The ordinance that requires current owners of three specific pit bull breeds to build kennels, post "Beware of Dog" signage and carry liability insurance will become law following publication Aug. 22.
Patterned after the Council Bluffs pit bull ordinance, which has been tested in court, the Glenwood ordinance seeks to ban certain pit bull breeds from its city limits and limit the number of pit bulls already in the area by requiring their owners to spay and neuter the animals.
"It's really a deterrent," said Glenwood Mayor Dyle Downing. "We have to get a handle on it before it gets out of hand. We're trying to be proactive instead of reactive."
Currently there are six registered pit bulls in Glenwood. Downing said a recent incident in which a police officer was forced to deploy his Taser on a pit bull in order to prevent an attack prompted the ordinance.
"We knew we would get a little resistance from present owners," Downing said, adding that other citizens have approached him in support of the ordinance.
No one at Tuesday's City Council meeting spoke in favor of the ordinance. Five people were present to contest it.
"I'm absolutely opposed to this breed specific legislation," said Christine Felos. "I'm for stiffer penalties on vicious dogs, but targeting one breed is not going to accomplish anything."
The city of Glenwood currently has a "dangerous and vicious animals" law that states if an animal bites someone more than once in 12 months, it could be banned. Downing said that the new legislation is designed to protect the citizens of Glenwood, but others disagreed.
"If you do any research, having breed-specific legislation doesn't create any safer of an environment," Emily O'Tool said.
Pit bull owner Josh Ehrenhard asked if any of the suggestions owners made to the Public Safety Committee on July 24 regarding the proposed ordinance and its requirements had been taken into account and considered as amendments.
"There have been no changes to ordinance as it was written, but it can be modified," Downing responded.
Brian Williams questioned if any research had been done on the codes in other cities that had been repealed because they were breed specific. Police Chief John O'Connor answered that he had not, and Williams later voiced his disappointment.
"I don't think they've done their research very well," he said. "I don't think making it breed specific is going to solve anything."
Though the previous two readings of the ordinance had been approved unanimously, Tuesday's vote was passed 4-1 after no discussion, with council member Craig Florian the lone dissenting vote.
"I hear where you're coming from. We already have a vicious dog law on the books," Florian said to Williams. "For what it's worth, coming in here hasn't been completely worthless; I agree with you."
All but Williams had left after voicing their opinions on the ordinance and were not present for the vote. Williams' wife, Laura, was visibly upset by the council's response to the research done by local pit bull owners.
"They don't care, they are just going to pass it," she said. "The City Council is such a joke.
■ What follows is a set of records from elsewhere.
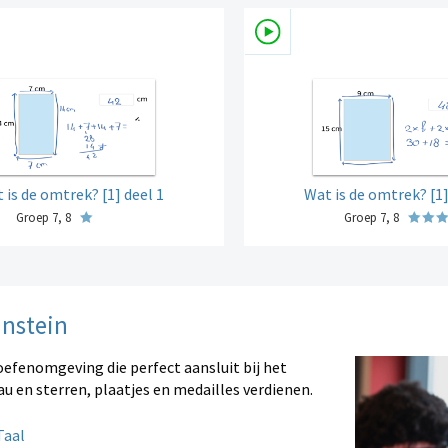
 is de omtrek? [1] deel 1
Wat is de omtrek? [1]
Groep 7, 8
Groep 7, 8
instein
oefenomgeving die perfect aansluit bij het
au en sterren, plaatjes en medailles verdienen.
aal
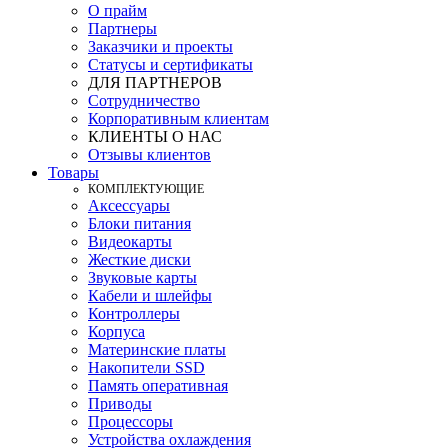
О прайм
Партнеры
Заказчики и проекты
Статусы и сертификаты
ДЛЯ ПАРТНЕРОВ
Сотрудничество
Корпоративным клиентам
КЛИЕНТЫ О НАС
Отзывы клиентов
Товары
КOМПЛЕКТУЮЩИЕ
Аксессуары
Блоки питания
Видеокарты
Жесткие диски
Звуковые карты
Кабели и шлейфы
Контроллеры
Корпуса
Материнские платы
Накопители SSD
Память оперативная
Приводы
Процессоры
Устройства охлаждения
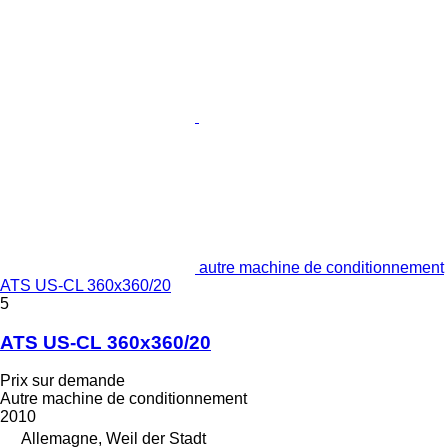
autre machine de conditionnement
ATS US-CL 360x360/20
5
ATS US-CL 360x360/20
Prix sur demande
Autre machine de conditionnement
2010
Allemagne, Weil der Stadt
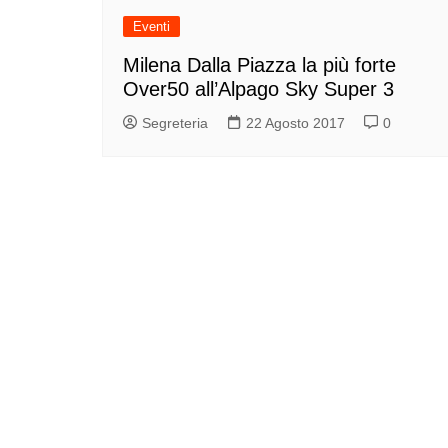
Eventi
Milena Dalla Piazza la più forte
Over50 all’Alpago Sky Super 3
Segreteria
22 Agosto 2017
0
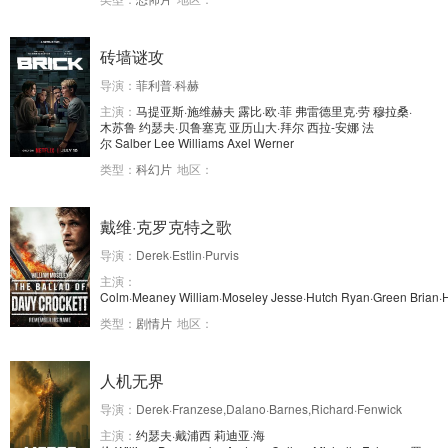
砖墙谜攻
导演：
菲利普·科赫
主演：
马提亚斯·施维赫夫
露比·欧·菲
弗雷德里克·劳
穆拉桑·
木苏鲁
约瑟夫·贝鲁塞克
亚历山大·拜尔
西拉-安娜
法
尔
Salber
Lee
Williams
Axel
Werner
类型：
科幻片
地区：
戴维·克罗克特之歌
导演：
Derek·Estlin·Purvis
主演：
Colm·Meaney
William·Moseley
Jesse·Hutch
Ryan·Green
Brian·H
类型：
剧情片
地区：
人机无界
导演：
Derek·Franzese,Dalano·Barnes,Richard·Fenwick
主演：
约瑟夫·戴浦西
莉迪亚·海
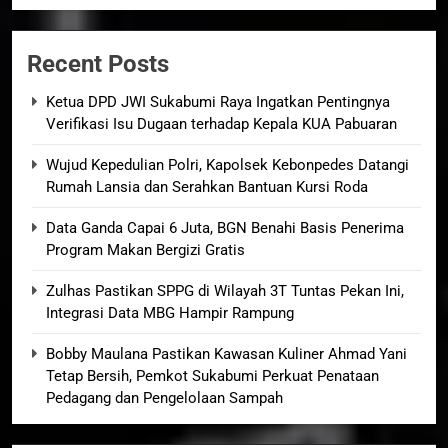
Recent Posts
Ketua DPD JWI Sukabumi Raya Ingatkan Pentingnya
Verifikasi Isu Dugaan terhadap Kepala KUA Pabuaran
Wujud Kepedulian Polri, Kapolsek Kebonpedes Datangi
Rumah Lansia dan Serahkan Bantuan Kursi Roda
Data Ganda Capai 6 Juta, BGN Benahi Basis Penerima
Program Makan Bergizi Gratis
Zulhas Pastikan SPPG di Wilayah 3T Tuntas Pekan Ini,
Integrasi Data MBG Hampir Rampung
Bobby Maulana Pastikan Kawasan Kuliner Ahmad Yani
Tetap Bersih, Pemkot Sukabumi Perkuat Penataan
Pedagang dan Pengelolaan Sampah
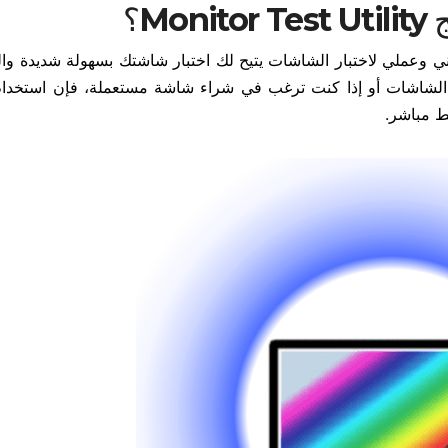
Mo؟
ي وعملي لاختبار الشاشات يتيح لك اختبار شاشتك بسهولة شديدة وال
ر الشاشات أو إذا كنت ترغب في شراء شاشة مستعملة، فإن استخدام
ط مباشر.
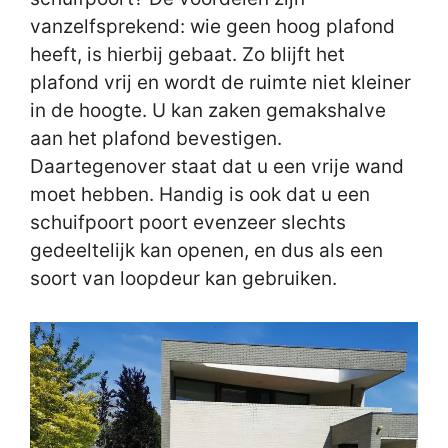
vanzelfsprekend: wie geen hoog plafond
heeft, is hierbij gebaat. Zo blijft het
plafond vrij en wordt de ruimte niet kleiner
in de hoogte. U kan zaken gemakshalve
aan het plafond bevestigen.
Daartegenover staat dat u een vrije wand
moet hebben. Handig is ook dat u een
schuifpoort poort evenzeer slechts
gedeeltelijk kan openen, en dus als een
soort van loopdeur kan gebruiken.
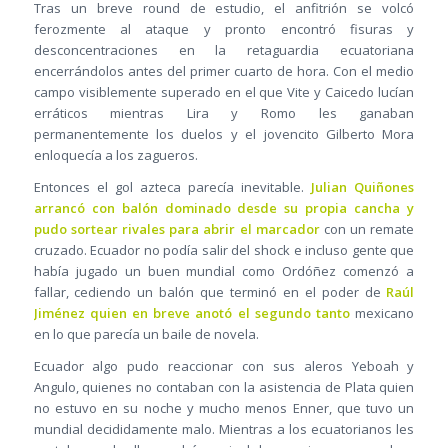
Tras un breve round de estudio, el anfitrión se volcó
ferozmente al ataque y pronto encontró fisuras y
desconcentraciones en la retaguardia ecuatoriana
encerrándolos antes del primer cuarto de hora. Con el medio
campo visiblemente superado en el que Vite y Caicedo lucían
erráticos mientras Lira y Romo les ganaban
permanentemente los duelos y el jovencito Gilberto Mora
enloquecía a los zagueros.
Entonces el gol azteca parecía inevitable.
Julian Quiñones
arrancó con balón dominado desde su propia cancha y
pudo sortear rivales para abrir el marcador
con un remate
cruzado. Ecuador no podía salir del shock e incluso gente que
había jugado un buen mundial como Ordóñez comenzó a
fallar, cediendo un balón que terminó en el poder de
Raúl
Jiménez quien en breve anotó el segundo tanto
mexicano
en lo que parecía un baile de novela.
Ecuador algo pudo reaccionar con sus aleros Yeboah y
Angulo, quienes no contaban con la asistencia de Plata quien
no estuvo en su noche y mucho menos Enner, que tuvo un
mundial decididamente malo. Mientras a los ecuatorianos les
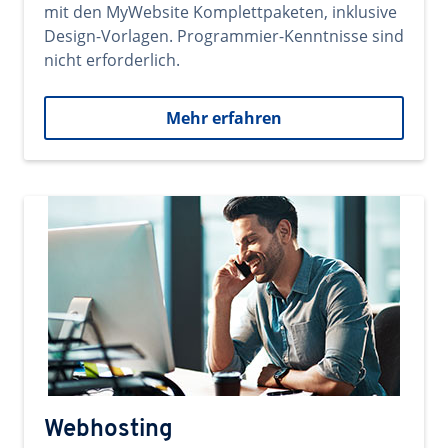
mit den MyWebsite Komplettpaketen, inklusive
Design-Vorlagen. Programmier-Kenntnisse sind
nicht erforderlich.
Mehr erfahren
Webhosting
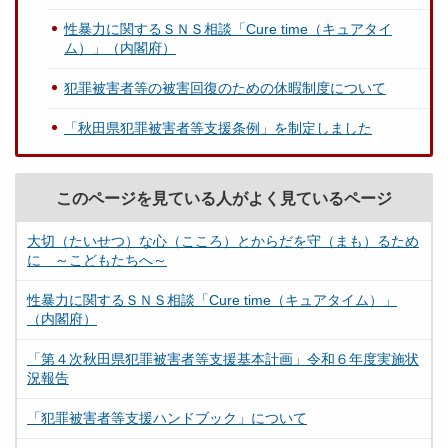
性暴力に関するＳＮＳ相談「Cure time（キュアタイ
ム）」（内閣府）
犯罪被害者等の被害回復のための休暇制度について
「秋田県犯罪被害者等支援条例」を制定しました
このページを見ている人がよく見ているページ
大切（たいせつ）な心（こころ）とからだを守（まも）るため
に ～こどもたちへ～
性暴力に関するＳＮＳ相談「Cure time（キュアタイム）」
（内閣府）
「第４次秋田県犯罪被害者等支援基本計画」令和６年度実施状
況報告
「犯罪被害者等支援ハンドブック」について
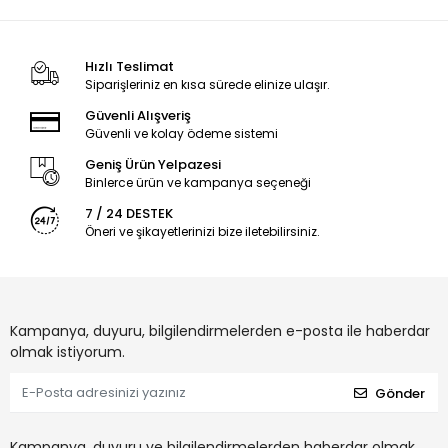
Hızlı Teslimat
Siparişleriniz en kısa sürede elinize ulaşır.
Güvenli Alışveriş
Güvenli ve kolay ödeme sistemi
Geniş Ürün Yelpazesi
Binlerce ürün ve kampanya seçeneği
7 / 24 DESTEK
Öneri ve şikayetlerinizi bize iletebilirsiniz.
Kampanya, duyuru, bilgilendirmelerden e-posta ile haberdar
olmak istiyorum.
Gönder
Kampanya, duyuru ve bilgilendirmelerden haberdar olmak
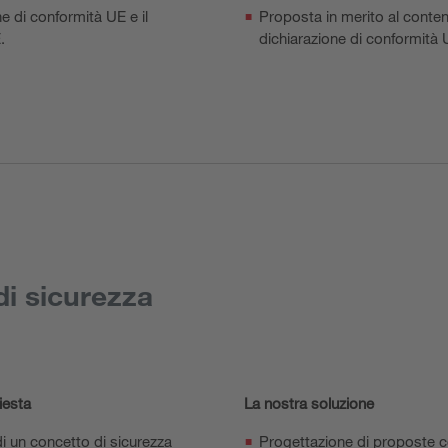
ne di conformità UE e il
Proposta in merito al conten
.
dichiarazione di conformità
di sicurezza
iesta
La nostra soluzione
i un concetto di sicurezza
Progettazione di proposte c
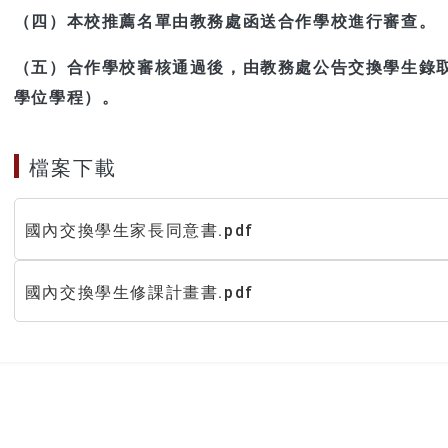
（四）本校推薦名單由教務處函送合作學校進行審查。
（五）合作學校審核通過後，由教務處公告交換學生錄取
學位學程）。
檔案下載
國內交換學生家長同意書.pdf
國內交換學生修課計畫書.pdf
I say, 'You vote 'em in, you vote 'em out.'"
Laura Williams said she and her husband, along with their 8-year-old American Staffordshire Terrier, Max, will probably move from the area now after living in Glenwood for less than one year.
"Why should we be punished for other people who can't control their dogs?" she asked. "If you don't know the breed and don't understand them, I don't think you should have them."
The Glenwood Police Department will be responsible for enforcement of the ordinance.